News of the shooting in Dallas spread rapidly throughout the Pacific Northwest, as first radio reports and then marathon TV coverage brought up-to-the-minute information to homes, businesses, and offices.
At City Hall, Acting Mayor Floyd C. Miller (Mayor Gordon Clinton was en route from a trade mission to Japan) ordered flags lowered to half-staff at 11:37 a.m., as soon as the president’s death was confirmed. Similar actions were taken at local schools, post offices, and other government buildings. A few blocks up the hill from City Hall at St. James Cathedral, the bells were rung for the president – the only Catholic to hold the office – as mourners gathered for an impromptu memorial.
In Olympia, Governor Rosellini immediately proclaimed a period of mourning, while State Patrol Chief Roy Betlach put his entire force on alert and assigned guards to protect the governor and his wife. “We don’t know what to expect,” Betlach told The Seattle Times.
As the afternoon wore on, more and more programs and events were canceled. The University of Washington closed two hours early at 3 p.m., while UW President Charles Odegaard postponed the Apple Cup until the following Saturday and all Homecoming activities were suspended. The Ingraham-Franklin high school football game at Memorial Stadium was postponed. KCTS canceled all programming and went dark for the evening. The annual Chief Seattle Council’s Cub Scout “Clamorama” – set to begin Friday night at Seattle Center – was postponed to midweek.
Kennedy was a decorated World War II Navy vet, and that branch of the service, well represented on Puget Sound, made elaborate tributes.

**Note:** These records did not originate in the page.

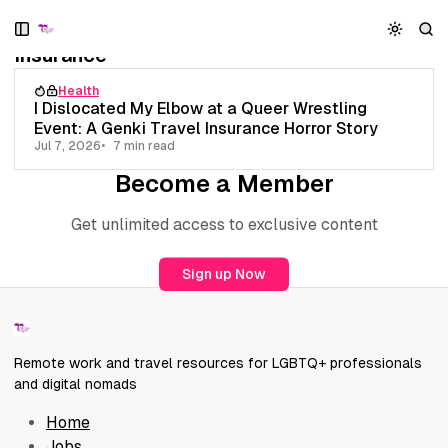
S
S
S
1 post
k
k
k
Insurance
i
i
i
p
p
p
Health
t
t
t
I Dislocated My Elbow at a Queer Wrestling
o
o
o
Event: A Genki Travel Insurance Horror Story
N
P
C
Jul 7, 2026
7 min read
a
o
o
Become a Member
v
s
n
i
t
t
Get unlimited access to exclusive content
g
s
e
a
n
t
t
Sign up Now
i
o
n
Remote work and travel resources for LGBTQ+ professionals
and digital nomads
Home
Jobs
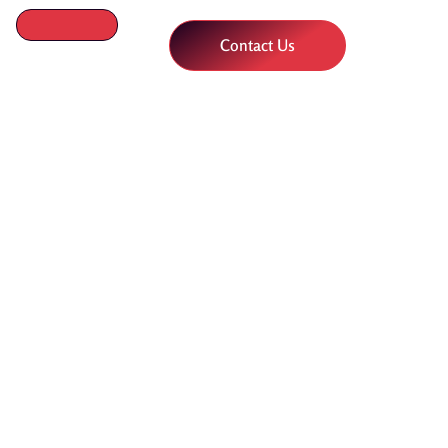
Contact Us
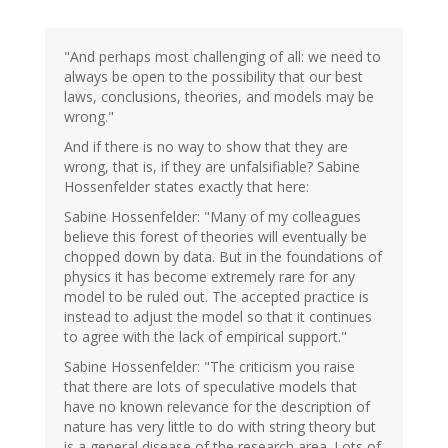
"And perhaps most challenging of all: we need to
always be open to the possibility that our best
laws, conclusions, theories, and models may be
wrong."
And if there is no way to show that they are
wrong, that is, if they are unfalsifiable? Sabine
Hossenfelder states exactly that here:
Sabine Hossenfelder: "Many of my colleagues
believe this forest of theories will eventually be
chopped down by data. But in the foundations of
physics it has become extremely rare for any
model to be ruled out. The accepted practice is
instead to adjust the model so that it continues
to agree with the lack of empirical support."
Sabine Hossenfelder: "The criticism you raise
that there are lots of speculative models that
have no known relevance for the description of
nature has very little to do with string theory but
is a general disease of the research area. Lots of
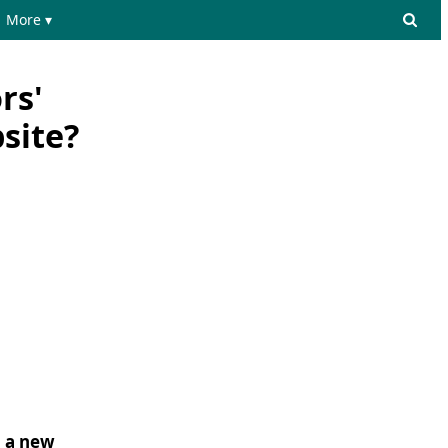
More ▾
rs'
site?
o a new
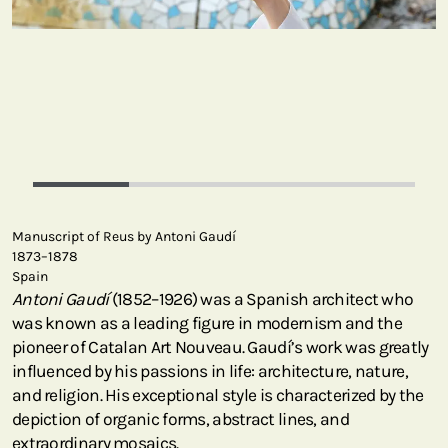
Manuscript of Reus by Antoni Gaudí
1873–1878
Spain
Antoni Gaudí
(1852–1926) was a Spanish architect who
was known as a leading figure in modernism and the
pioneer of Catalan Art Nouveau. Gaudí’s work was greatly
influenced by his passions in life: architecture, nature,
and religion. His exceptional style is characterized by the
depiction of organic forms, abstract lines, and
extraordinary mosaics.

On Saturday, as Kennedy lay in state in the White House, single gun salutes were fired every half hour at Pier 91 downtown, Sand Point Naval Air Station (now Magnuson Park) on Lake Washington, and at the Bremerton Navy Yard. The Army cannon near Fort Lawton’s flagpole also was fired every 30 minutes for the deceased commander-in-chief. A Seattle Youth Symphony concert went ahead as planned on Saturday night at the same Opera House where Kennedy had spoken three years earlier, with Dvorak’s “New World Symphony” dedicated to the slain president.

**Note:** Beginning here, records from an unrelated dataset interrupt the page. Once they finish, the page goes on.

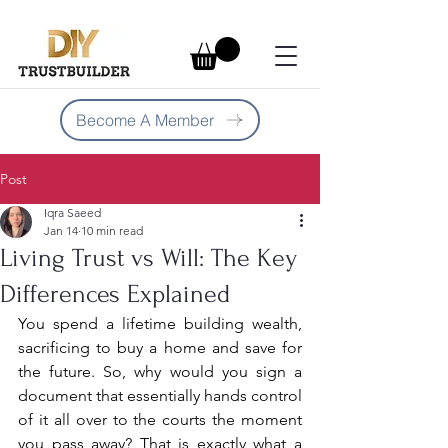
Become A Member
Post
Iqra Saeed
Jan 14
10 min read
Living Trust vs Will: The Key
Differences Explained
You spend a lifetime building wealth, 
sacrificing to buy a home and save for 
the future. So, why would you sign a 
document that essentially hands control 
of it all over to the courts the moment 
you pass away? That is exactly what a 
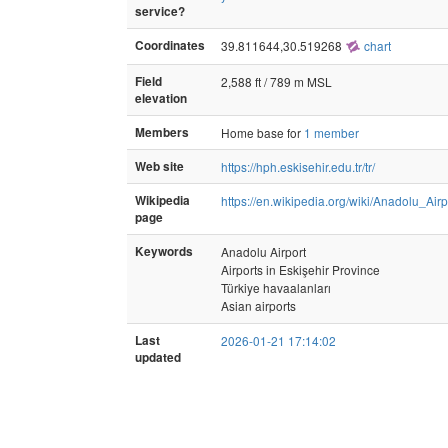
service?
Coordinates
39.811644,30.519268
chart
Field
2,588 ft / 789 m MSL
elevation
Members
Home base for
1 member
Web site
https://hph.eskisehir.edu.tr/tr/
Wikipedia
https://en.wikipedia.org/wiki/Anadolu_Airp
page
Keywords
Anadolu Airport
Airports in Eskişehir Province
Türkiye havaalanları
Asian airports
Last
2026-01-21 17:14:02
updated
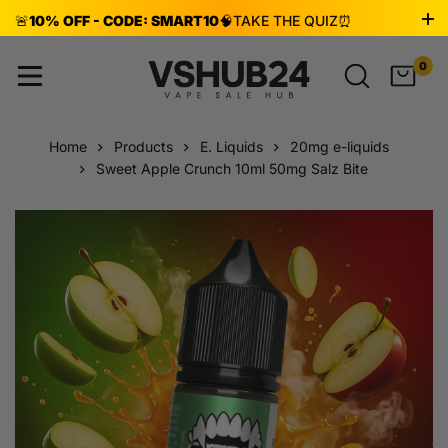
🚨
10% OFF - CODE: SMART10
🧠
TAKE THE QUIZ
⏰
ENDS AUG 8!
0
Home
Products
E. Liquids
20mg e-liquids
Sweet Apple Crunch 10ml 50mg Salz Bite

Like the rest of the nation, Seattleites watched Sunday’s proceedings in Washington, D.C., and Dallas – the procession of Kennedy’s casket to Congress, Oswald’s mortal wounding by Jack Ruby – on television, leaving deserted the streets and few establishments that remained open that weekend. Those who ventured out did so mostly to attend the masses and memorials held at St. James Cathedral, Seattle University, Bikur Cholim Synagogue, University Presbyterian, St. Mark’s Cathedral, Plymouth Congregational Church, and Greek Orthodox Church, among others.

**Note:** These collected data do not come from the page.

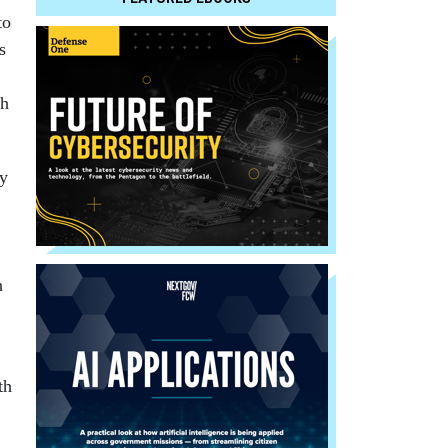
to
s
th
ey
n
th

On Monday, declared a National Day of Mourning by President Johnson, schools and government offices and most businesses closed for the day, as Kennedy’s procession and funeral were shown on television. One exception was Boeing, where 60,000 workers paused only during the burial at Arlington National Cemetery, but then returned to their work, deemed vital to America’s defense. A memorial service was held downtown in the Veteran’s Memorial Plaza of the old Public Safety Building, and six F-102 fighters in a cross formation flew over a ceremony at Paine Field.
As Tuesday, November 26, dawned, Seattle and the nation began the long slow process of getting back to normal. The following Saturday, the Huskies did their small part – since not only history and politics, but sports is local, too – by beating the Cougars 16-0 in Montlake to take the 1963 Apple Cup.